The fourth area I’ll mention is structural adjustment programmes. The World Bank has tended to act on its own in negotiating targets: it hasn’t actually got down to working out what needs to be done structurally, economically and socially to make things work. Most of our programmes do that, they are about structural reform. It makes sense for that kind of negotiation with the government to be done by one organization rather than by 15. Most, in fact all, Member States accept that that is something which we should concentrate on.
The last area is that we are the biggest co-funder of NGOs. Not many people know this. They account for something like 15 per cent of all development aid, either directly through their initiatives or through other initiatives of which they’re a part. They give the opportunity to bring Europe as a whole closer to what’s going on on the ground, and also to express through NGOs the concerns of people throughout Europe as to what ought to be done.
The rest of development policy is vast – water schemes, energy, transport infrastructure. Germany, France, the United Kingdom have a whole corporate lobby behind their development who know how communications networks should be established. There are plenty of areas where the national governments could go in – and it doesn’t really make much sense for the European Community to be a major contributor, for example to road transport programmes, as it is at the moment by the way.
As it is in Ireland? I’ve seen all the EU-funded roads when I’ve been there.
But that’s regional development – I’ve got strong views about that. Of course, when you talk about partnerships in our regional development funding – which is outside the overseas aid area – this relies very much more on empowering, or at least giving responsibility to, national governments and regional authorities.
We should not be treating the governments of Ireland or France any differently from the governments of Zambia or South Africa. On the other hand, the degree of confidence in the administrative capacity of Ireland to actually pursue its programmes is qualitatively different. Secondly, the democratic system in Ireland establishes priorities at national level, for us to contribute to what they want to do. And what they were saying was that nothing would get going in terms of investment and jobs until the road system in the country was improved. We had massive discussions with the environmental lobby about the impact, but there is one thing that everyone agrees, we did something for Ireland there, we really did.
EU aid: some facts and figures
Almost 20 per cent of EU member states’ development aid is channelled through the European Commission.

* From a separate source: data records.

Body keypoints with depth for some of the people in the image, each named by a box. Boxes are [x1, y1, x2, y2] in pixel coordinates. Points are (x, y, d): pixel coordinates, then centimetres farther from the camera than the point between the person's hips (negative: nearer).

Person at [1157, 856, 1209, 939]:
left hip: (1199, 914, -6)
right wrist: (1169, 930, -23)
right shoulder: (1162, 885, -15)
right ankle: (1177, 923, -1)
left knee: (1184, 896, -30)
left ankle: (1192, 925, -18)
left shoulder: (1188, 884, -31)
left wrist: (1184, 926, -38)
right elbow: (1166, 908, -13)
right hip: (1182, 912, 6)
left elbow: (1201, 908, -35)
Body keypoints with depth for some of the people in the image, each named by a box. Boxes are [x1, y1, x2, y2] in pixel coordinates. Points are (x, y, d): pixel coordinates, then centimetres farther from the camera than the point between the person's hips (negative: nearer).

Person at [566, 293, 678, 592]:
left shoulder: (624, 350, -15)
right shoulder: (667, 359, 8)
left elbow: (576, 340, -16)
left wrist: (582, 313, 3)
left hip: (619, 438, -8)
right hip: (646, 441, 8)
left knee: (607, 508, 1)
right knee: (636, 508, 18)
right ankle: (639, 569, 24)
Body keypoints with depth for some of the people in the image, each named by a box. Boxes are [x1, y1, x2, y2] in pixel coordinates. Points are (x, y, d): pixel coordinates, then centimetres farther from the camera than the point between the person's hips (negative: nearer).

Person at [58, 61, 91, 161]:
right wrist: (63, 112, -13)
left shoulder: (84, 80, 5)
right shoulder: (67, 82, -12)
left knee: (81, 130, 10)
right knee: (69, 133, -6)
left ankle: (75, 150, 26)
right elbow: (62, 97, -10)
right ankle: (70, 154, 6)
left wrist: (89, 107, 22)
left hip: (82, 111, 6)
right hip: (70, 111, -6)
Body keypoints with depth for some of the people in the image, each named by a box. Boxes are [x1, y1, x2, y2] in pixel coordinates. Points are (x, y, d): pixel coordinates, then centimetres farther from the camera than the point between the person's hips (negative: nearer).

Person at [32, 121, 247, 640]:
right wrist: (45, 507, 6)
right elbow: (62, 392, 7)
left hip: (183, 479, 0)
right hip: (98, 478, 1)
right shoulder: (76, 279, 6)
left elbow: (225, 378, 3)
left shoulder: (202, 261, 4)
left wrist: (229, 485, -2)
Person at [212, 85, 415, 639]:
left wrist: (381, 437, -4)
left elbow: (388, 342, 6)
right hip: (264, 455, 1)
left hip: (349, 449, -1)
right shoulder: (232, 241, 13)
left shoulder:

This is divided between four regions:
- ALA – Asia and Latin America.
- MED – Mediterranean countries.
- CEEC/NIS – Central and Eastern European countries and the former Soviet Union.
- ACP – African, Caribbean and Pacific states, the Lomé Convention countries, many of which are former colonies and dependencies.
Despite the fact that ALA and ACP account for almost all the world’s poorest people – with Asia alone accounting for over 70 per cent – the largest slice of the EU aid budget goes to CEEC/NIS, with MED taking the second largest slice, as shown in the three charts showing commitments for 1992, 1996 and 1997.
For the first three groups commitments means the amount allocated in the main EU budget, determined annually by a Summit meeting involving European heads of state and their foreign ministers.
Aid to ACP countries comes from the European Development Fund, a special financial ‘envelope’ allocated to a five-year programme. ACP ‘commitments’ represent amounts drawn down for a particular year. In theory an annual average of around 2 billion euros is available, but underspending is common. This is largely a result of a lack of EC capacity, and an apparent lack of political will to address this. Another factor is the political situation in some ACP countries, which may mean that funds intended for the country are frozen.